1. Which of the following are forms of malicious attack?
a) Theft of information
b) Modification of data
c) Wiping of information
d) All of the mentioned
Answer: d
Clarification: None.
2. What are the common security threats?
a) File Shredding
b) File sharing and permission
c) File corrupting
d) File integrity
Answer: b
Clarification: Sharing and associated permissions are usual exploits which can compromise the system.
3. From the following, which is not a common file permission?
a) Write
b) Execute
c) Stop
d) Read
Answer: c
Clarification: None.
4. Which of the following is a good practice?
a) Give full permission for remote transferring
b) Grant read only permission
c) Grant limited permission to specified account
d) Give both read and write permission but not execute
Answer: c
Clarification: Limited access is a key method to circumvent unauthorized access and exploits.
5. What is not a good practice for user administration?
a) Isolating a system after a compromise
b) Perform random auditing procedures
c) Granting privileges on a per host basis
d) Using telnet and FTP for remote access
Answer: d
Clarification: Telnet and FTP are not encrypted and can be compromised.
6. Which of the following is the least secure method of authentication?
a) Key card
b) fingerprint
c) retina pattern
d) Password
Answer: d
Clarification: Passwords can be compromised more easily than to replicate a physical thing like key card, fingerprint or retina.
7. Which of the following is a strong password?
a) 19thAugust88
b) Delhi88
c) P@assw0rd
d) !augustdelhi
Answer: c
Clarification: It has a combination of Alphabet both capital and small along with number and special character.
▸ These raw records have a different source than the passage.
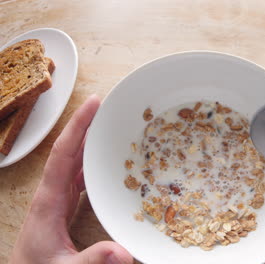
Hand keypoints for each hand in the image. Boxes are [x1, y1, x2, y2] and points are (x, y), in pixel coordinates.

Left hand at [9, 95, 132, 263]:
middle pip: (68, 150)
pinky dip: (91, 162)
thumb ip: (93, 259)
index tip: (93, 104)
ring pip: (73, 161)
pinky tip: (104, 161)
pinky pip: (78, 176)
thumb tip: (125, 252)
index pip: (63, 154)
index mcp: (48, 202)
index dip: (77, 126)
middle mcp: (51, 195)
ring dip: (89, 142)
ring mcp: (56, 200)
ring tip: (109, 126)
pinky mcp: (62, 207)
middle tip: (108, 107)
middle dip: (86, 125)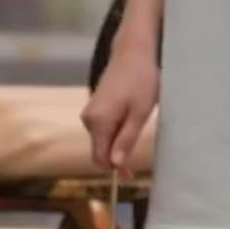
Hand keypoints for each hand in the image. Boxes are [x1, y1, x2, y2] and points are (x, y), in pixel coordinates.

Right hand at [80, 46, 158, 172]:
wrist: (132, 53)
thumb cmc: (141, 80)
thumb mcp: (139, 113)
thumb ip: (126, 139)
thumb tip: (115, 164)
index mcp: (98, 122)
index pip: (100, 158)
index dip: (114, 169)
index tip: (130, 175)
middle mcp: (88, 119)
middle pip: (99, 150)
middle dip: (115, 159)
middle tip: (136, 165)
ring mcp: (89, 112)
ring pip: (101, 140)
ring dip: (116, 144)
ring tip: (137, 131)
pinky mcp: (94, 107)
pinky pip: (102, 129)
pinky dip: (114, 133)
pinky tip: (129, 123)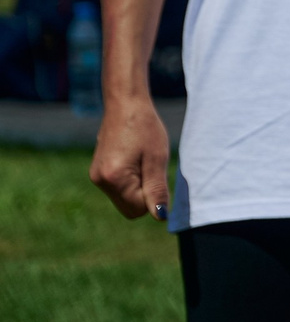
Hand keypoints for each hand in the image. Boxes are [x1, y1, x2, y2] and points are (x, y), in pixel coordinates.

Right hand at [89, 93, 170, 220]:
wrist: (125, 105)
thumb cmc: (145, 128)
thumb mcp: (157, 158)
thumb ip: (157, 189)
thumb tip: (160, 216)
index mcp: (114, 178)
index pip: (138, 209)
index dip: (153, 196)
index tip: (158, 173)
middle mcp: (100, 182)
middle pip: (129, 209)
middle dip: (144, 195)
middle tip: (151, 167)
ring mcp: (96, 178)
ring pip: (124, 199)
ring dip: (138, 187)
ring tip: (142, 160)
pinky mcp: (97, 173)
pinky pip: (118, 189)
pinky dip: (130, 181)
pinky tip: (134, 160)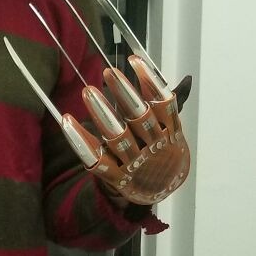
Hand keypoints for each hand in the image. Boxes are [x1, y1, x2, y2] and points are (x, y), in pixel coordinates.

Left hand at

Thus always use complex password with a combination of all these.
8. Why is one time password safe?
a) It is easy to generated
b) It cannot be shared
c) It is different for every access
d) It is a complex encrypted password
Answer: c
Clarification: One time password is safe since it is generated per access and thus cannot be brute forced or deduced.
9. What does Light Directory Access Protocol (LDAP) doesn’t store?
a) Users
b) Address
c) Passwords
d) Security Keys
Answer: b
Clarification: None.
10. What is characteristic of RADIUS system?
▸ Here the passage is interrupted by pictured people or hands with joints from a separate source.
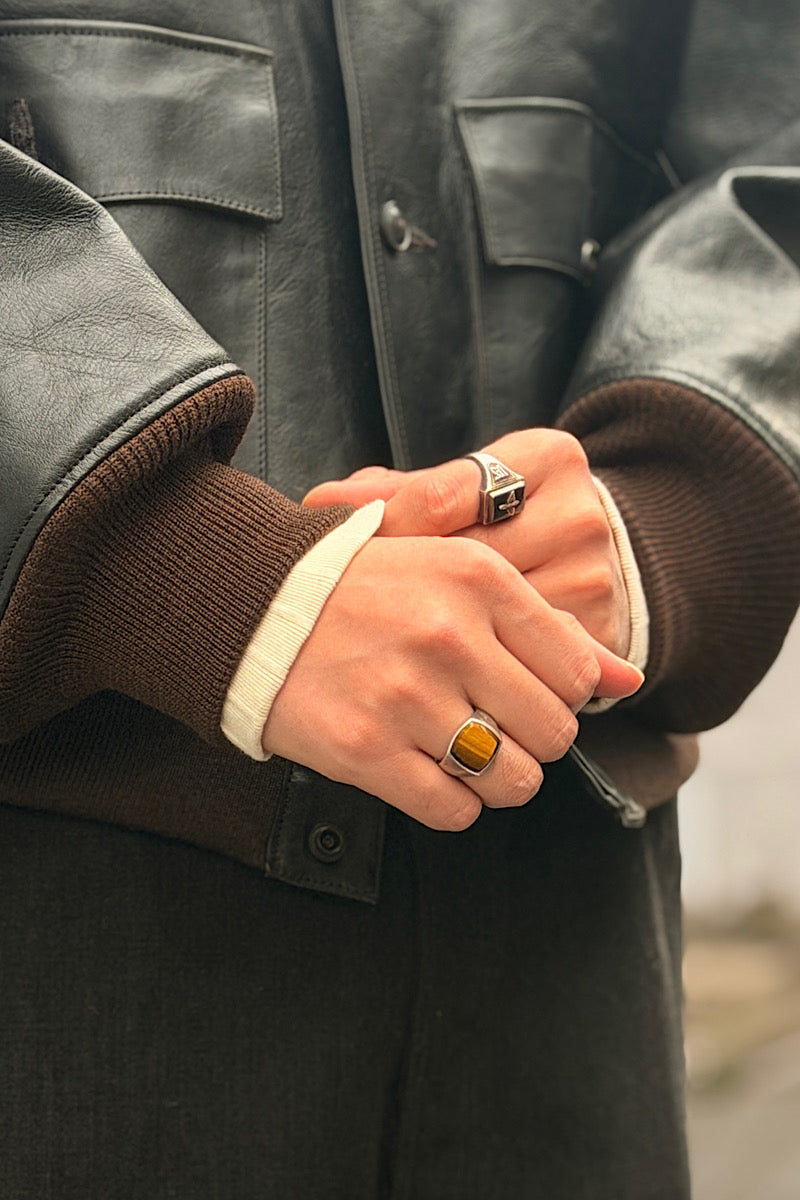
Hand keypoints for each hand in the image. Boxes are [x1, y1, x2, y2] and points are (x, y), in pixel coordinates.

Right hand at [263, 536, 642, 830]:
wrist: (256, 609)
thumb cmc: (367, 588)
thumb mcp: (458, 577)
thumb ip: (549, 625)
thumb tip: (628, 680)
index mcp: (479, 580)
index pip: (577, 673)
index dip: (558, 694)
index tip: (521, 688)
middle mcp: (450, 635)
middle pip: (555, 734)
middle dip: (531, 738)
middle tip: (489, 721)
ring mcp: (407, 696)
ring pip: (513, 780)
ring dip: (497, 778)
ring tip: (461, 749)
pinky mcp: (366, 751)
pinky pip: (453, 810)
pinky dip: (451, 802)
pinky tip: (424, 768)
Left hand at [303, 430, 629, 656]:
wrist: (604, 560)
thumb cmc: (509, 520)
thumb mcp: (469, 487)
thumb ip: (400, 491)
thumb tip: (321, 500)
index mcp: (547, 459)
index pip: (443, 496)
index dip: (384, 530)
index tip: (340, 558)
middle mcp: (578, 516)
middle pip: (466, 565)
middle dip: (403, 595)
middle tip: (350, 620)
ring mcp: (592, 578)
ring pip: (493, 625)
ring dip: (435, 647)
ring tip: (382, 657)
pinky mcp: (601, 636)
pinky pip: (521, 666)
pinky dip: (477, 678)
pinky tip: (434, 685)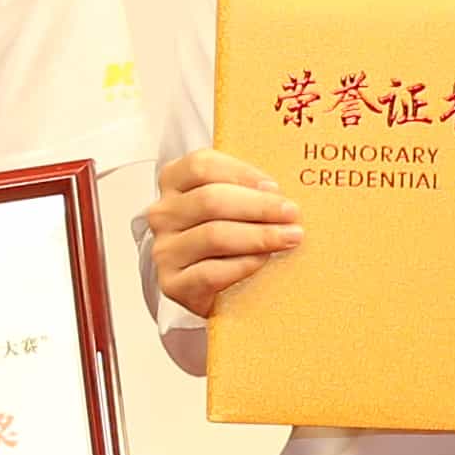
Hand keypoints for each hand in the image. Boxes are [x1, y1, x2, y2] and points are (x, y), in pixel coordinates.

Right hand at [147, 144, 300, 319]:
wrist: (213, 288)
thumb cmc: (226, 237)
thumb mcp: (230, 204)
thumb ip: (246, 189)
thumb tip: (281, 191)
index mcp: (173, 183)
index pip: (201, 165)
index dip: (242, 173)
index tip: (275, 187)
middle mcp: (163, 214)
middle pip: (211, 200)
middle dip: (259, 206)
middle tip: (292, 213)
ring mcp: (164, 250)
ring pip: (214, 235)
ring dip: (259, 236)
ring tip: (289, 237)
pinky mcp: (173, 284)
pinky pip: (211, 272)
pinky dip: (243, 264)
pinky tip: (264, 260)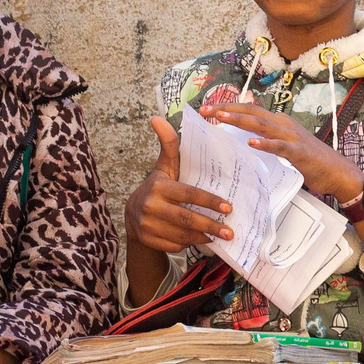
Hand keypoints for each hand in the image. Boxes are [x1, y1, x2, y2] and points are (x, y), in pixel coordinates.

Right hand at [129, 115, 236, 255]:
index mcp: (159, 186)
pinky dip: (189, 244)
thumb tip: (157, 117)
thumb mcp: (164, 166)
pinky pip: (174, 245)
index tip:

a) It is essential for centralized encryption and authentication
b) It works on Network layer to deny access to unauthorized people
c) It provides centralized authentication mechanism via network devices
d) It’s a strong File access system
Answer: c
Clarification: None.
11. Which happens first authorization or authentication?
a) Authorization
b) Authentication
c) Authorization & Authentication are same
d) None of the mentioned
Answer: a
Clarification: None.
12. What are the characteristics of Authorization?
a) RADIUS and RSA
b) 3 way handshaking with syn and fin
c) Multilayered protection for securing resources
d) Deals with privileges and rights
Answer: d
Clarification: None.
13. What forces the user to change password at first login?
a) Default behavior of OS
b) Part of AES encryption practice
c) Devices being accessed forces the user
d) Account administrator
Answer: d
Clarification: Its administrator’s job to ensure that password of the user remains private and is known only to user. But while making a new user account he assigns a random general password to give it to user. Thus even administrator cannot access a particular users account.
14. What is not a best practice for password policy?
a) Deciding maximum age of password
b) Restriction on password reuse and history
c) Password encryption
d) Having change password every 2 years
Answer: d
Clarification: Old passwords are more vulnerable to being misplaced or compromised. Passwords should be changed periodically to enhance security.